Ingest pipelines in Elasticsearch - Time & Space Complexity
When using ingest pipelines in Elasticsearch, it's important to know how the processing time changes as more data flows through.
We want to understand how the pipeline's steps affect the total time taken as input size grows.
Analyze the time complexity of this ingest pipeline configuration.
PUT _ingest/pipeline/sample_pipeline
{
"processors": [
{ "set": { "field": "field1", "value": "value1" } },
{ "uppercase": { "field": "field2" } },
{ "rename": { "field": "field3", "target_field": "field3_renamed" } }
]
}
This pipeline applies three processors in order to each document that passes through it.

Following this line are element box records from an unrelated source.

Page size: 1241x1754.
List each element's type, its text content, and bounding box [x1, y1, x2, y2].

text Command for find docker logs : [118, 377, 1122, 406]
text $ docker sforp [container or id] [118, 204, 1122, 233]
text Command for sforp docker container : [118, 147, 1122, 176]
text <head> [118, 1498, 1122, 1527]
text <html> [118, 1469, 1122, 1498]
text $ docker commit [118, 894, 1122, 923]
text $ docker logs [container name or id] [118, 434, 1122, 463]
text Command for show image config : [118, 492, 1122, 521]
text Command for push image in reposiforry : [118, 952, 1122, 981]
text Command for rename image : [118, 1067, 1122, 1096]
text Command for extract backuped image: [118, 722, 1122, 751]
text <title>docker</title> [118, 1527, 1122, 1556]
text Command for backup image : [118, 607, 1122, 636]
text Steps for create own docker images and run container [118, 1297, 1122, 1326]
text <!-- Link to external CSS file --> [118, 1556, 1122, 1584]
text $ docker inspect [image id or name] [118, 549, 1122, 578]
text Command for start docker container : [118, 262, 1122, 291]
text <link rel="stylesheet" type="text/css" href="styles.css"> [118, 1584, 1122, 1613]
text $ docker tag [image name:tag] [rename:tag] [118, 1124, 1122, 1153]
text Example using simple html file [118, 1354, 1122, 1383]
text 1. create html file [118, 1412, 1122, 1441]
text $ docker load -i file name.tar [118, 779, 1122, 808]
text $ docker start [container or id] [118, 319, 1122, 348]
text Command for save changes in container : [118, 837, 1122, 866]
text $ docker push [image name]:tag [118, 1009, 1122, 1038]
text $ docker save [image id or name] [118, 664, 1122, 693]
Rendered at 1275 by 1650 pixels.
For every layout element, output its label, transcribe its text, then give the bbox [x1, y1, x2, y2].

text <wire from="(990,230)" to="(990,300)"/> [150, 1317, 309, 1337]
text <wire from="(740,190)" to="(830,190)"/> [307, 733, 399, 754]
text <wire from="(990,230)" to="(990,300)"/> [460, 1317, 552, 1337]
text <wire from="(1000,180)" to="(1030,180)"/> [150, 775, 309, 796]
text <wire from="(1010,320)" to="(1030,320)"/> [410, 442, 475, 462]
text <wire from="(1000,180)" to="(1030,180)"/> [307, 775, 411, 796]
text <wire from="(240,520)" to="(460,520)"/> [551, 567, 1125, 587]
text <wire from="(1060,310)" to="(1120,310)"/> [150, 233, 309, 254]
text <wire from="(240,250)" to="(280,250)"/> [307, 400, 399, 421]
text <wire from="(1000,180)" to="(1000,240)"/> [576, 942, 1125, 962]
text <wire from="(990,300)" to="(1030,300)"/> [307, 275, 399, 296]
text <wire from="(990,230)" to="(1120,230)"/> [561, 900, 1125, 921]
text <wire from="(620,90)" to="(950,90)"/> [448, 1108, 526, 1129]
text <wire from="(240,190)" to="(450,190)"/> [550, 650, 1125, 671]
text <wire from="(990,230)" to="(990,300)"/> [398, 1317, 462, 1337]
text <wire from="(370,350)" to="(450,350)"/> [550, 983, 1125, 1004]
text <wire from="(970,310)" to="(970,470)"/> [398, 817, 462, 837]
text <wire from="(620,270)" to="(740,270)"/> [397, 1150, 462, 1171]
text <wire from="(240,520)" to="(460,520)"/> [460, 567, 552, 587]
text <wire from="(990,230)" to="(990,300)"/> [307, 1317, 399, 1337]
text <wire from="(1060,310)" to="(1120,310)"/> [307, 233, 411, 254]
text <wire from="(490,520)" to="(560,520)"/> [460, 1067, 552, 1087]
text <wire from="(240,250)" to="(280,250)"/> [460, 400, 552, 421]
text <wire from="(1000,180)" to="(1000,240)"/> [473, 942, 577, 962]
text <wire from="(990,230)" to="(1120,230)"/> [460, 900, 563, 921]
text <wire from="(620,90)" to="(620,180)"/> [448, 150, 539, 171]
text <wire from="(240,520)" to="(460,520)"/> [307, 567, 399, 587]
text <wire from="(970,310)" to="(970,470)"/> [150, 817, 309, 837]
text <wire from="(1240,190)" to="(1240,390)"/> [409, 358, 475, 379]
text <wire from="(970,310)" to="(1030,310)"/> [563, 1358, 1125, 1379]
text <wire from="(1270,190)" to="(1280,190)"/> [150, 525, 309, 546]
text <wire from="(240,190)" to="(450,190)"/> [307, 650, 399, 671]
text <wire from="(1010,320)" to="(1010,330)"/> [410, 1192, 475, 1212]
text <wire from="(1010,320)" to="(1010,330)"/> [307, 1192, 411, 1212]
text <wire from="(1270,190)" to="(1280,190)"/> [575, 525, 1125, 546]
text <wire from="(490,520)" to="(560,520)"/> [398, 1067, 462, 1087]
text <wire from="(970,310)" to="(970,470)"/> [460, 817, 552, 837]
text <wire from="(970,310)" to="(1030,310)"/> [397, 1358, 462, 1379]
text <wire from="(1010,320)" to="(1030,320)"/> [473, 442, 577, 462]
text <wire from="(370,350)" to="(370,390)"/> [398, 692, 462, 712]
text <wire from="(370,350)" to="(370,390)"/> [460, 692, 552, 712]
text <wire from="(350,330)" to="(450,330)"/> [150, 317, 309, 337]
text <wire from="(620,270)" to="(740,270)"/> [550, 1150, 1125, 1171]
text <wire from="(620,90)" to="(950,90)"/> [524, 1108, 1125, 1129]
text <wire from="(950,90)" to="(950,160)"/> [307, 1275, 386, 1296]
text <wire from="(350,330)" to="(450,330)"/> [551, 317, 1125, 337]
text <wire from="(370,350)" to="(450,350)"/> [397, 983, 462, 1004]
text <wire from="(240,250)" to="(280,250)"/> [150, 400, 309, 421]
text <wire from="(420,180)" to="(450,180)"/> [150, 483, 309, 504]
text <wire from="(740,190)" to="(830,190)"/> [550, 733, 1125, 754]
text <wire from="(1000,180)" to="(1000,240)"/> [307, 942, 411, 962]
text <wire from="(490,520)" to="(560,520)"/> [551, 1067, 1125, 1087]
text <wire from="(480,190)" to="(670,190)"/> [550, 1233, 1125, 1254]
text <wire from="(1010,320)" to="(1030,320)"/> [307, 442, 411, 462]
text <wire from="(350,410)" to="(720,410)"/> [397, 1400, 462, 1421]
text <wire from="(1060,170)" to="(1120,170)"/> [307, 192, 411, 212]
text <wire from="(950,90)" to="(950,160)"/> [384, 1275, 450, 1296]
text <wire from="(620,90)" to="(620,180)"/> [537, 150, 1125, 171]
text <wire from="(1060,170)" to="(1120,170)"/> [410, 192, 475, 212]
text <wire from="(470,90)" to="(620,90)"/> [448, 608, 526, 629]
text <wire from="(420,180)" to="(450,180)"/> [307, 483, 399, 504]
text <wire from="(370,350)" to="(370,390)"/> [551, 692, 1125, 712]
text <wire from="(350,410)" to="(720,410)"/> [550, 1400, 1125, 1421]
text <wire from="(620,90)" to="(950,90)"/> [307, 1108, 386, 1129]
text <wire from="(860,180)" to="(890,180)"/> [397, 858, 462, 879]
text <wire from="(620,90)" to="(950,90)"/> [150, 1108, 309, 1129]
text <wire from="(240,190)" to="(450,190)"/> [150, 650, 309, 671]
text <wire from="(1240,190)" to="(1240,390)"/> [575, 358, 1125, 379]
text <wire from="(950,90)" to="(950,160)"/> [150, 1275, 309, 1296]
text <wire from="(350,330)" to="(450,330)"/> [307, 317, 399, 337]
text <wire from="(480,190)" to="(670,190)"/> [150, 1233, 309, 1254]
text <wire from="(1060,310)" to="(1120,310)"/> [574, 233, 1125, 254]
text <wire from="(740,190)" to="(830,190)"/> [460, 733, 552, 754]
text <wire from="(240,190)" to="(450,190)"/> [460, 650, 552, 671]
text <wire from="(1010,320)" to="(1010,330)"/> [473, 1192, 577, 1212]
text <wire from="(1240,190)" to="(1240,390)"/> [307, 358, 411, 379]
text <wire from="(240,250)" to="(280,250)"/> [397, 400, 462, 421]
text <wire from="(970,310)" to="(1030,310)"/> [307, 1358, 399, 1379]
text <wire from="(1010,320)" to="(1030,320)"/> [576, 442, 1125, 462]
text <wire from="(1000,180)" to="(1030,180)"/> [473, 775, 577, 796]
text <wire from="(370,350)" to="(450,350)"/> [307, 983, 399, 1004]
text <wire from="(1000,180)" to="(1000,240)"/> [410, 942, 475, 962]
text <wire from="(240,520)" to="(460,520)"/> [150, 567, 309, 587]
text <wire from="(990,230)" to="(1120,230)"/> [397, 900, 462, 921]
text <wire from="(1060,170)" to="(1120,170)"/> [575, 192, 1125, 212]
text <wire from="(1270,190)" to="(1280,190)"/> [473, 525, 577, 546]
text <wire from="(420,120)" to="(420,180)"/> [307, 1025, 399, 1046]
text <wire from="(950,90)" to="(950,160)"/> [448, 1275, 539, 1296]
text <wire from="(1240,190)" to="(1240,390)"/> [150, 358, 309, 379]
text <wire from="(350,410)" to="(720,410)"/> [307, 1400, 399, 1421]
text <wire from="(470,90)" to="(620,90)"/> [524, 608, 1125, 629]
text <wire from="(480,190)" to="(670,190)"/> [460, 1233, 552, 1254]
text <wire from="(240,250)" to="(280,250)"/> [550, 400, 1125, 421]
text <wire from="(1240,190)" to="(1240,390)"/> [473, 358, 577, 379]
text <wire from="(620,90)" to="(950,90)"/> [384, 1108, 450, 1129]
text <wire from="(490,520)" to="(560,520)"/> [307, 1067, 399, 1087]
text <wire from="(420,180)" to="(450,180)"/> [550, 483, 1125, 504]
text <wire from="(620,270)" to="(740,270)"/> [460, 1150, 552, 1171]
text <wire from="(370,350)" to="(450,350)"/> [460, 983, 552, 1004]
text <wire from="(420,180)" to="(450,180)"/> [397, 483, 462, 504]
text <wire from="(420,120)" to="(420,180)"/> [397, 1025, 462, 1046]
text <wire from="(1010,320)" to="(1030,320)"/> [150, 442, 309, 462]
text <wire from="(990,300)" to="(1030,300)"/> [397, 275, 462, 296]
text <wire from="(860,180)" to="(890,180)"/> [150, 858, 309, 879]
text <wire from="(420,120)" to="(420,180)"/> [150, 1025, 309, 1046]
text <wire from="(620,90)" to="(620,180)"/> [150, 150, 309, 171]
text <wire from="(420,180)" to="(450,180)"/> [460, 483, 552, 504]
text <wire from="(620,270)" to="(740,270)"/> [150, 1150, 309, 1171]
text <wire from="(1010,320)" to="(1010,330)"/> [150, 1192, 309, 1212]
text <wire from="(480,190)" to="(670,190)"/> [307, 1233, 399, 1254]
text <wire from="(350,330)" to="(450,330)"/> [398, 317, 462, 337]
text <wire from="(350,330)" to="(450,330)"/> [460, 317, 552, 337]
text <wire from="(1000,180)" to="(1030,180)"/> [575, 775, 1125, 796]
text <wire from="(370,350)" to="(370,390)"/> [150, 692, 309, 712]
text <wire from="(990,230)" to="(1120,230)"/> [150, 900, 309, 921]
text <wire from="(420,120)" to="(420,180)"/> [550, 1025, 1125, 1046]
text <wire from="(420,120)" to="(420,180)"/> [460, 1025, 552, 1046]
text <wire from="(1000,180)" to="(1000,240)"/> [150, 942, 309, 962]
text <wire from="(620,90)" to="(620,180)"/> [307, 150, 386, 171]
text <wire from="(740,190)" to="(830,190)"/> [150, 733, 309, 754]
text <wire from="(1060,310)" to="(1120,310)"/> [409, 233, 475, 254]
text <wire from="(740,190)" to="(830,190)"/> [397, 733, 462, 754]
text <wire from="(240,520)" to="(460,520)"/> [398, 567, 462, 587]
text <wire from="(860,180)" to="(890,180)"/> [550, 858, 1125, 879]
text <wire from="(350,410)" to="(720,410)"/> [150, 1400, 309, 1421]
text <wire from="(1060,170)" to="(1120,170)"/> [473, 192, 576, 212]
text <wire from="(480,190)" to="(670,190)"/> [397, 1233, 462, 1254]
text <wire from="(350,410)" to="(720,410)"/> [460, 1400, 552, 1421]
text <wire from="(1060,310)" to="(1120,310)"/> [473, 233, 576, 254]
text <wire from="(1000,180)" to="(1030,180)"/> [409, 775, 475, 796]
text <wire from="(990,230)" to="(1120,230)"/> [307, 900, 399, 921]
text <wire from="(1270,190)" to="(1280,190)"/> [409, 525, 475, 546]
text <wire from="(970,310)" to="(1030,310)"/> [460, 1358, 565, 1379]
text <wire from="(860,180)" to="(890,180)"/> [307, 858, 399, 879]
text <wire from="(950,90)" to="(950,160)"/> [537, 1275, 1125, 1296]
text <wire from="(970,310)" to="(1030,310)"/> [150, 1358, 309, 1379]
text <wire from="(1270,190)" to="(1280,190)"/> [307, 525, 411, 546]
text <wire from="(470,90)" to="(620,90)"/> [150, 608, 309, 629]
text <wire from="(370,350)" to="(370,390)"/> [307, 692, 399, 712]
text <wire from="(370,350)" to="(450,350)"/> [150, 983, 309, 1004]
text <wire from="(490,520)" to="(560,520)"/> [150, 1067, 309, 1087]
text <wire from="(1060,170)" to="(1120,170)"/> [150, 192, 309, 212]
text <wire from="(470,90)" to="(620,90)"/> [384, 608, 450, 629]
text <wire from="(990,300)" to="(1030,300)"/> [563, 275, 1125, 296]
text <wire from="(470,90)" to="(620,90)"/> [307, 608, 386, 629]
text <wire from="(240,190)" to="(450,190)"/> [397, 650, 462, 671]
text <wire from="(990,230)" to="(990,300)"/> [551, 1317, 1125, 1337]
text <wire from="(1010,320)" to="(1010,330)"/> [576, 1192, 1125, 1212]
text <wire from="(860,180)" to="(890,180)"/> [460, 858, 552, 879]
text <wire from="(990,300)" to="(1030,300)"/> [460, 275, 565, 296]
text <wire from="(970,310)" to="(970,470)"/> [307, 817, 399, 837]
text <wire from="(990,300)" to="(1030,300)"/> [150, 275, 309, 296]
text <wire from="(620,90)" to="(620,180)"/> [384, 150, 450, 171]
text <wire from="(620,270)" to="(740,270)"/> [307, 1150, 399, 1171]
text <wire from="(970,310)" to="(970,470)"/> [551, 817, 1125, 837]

Each document goes through all processors one after another.
- Primary operation: Sequential processing of each document by all processors.
- How many times: Once per document, for each processor.
As the number of documents increases, the total processing time grows proportionally.
| Input Size (n) | Approx. Operations |
|---|---|
| 10 | 30 (10 docs x 3 processors) |
| 100 | 300 (100 docs x 3 processors) |
| 1000 | 3000 (1000 docs x 3 processors) |
Pattern observation: The total work grows directly with the number of documents.
Time Complexity: O(n)
This means the processing time increases in a straight line as more documents are ingested.
[X] Wrong: "Adding more processors won't affect the time much because they run fast."
[OK] Correct: Each processor adds work for every document, so more processors multiply the total time.
Understanding how ingest pipelines scale helps you design efficient data flows and shows you can think about performance in real systems.
What if we added a processor that loops inside itself for each document? How would the time complexity change?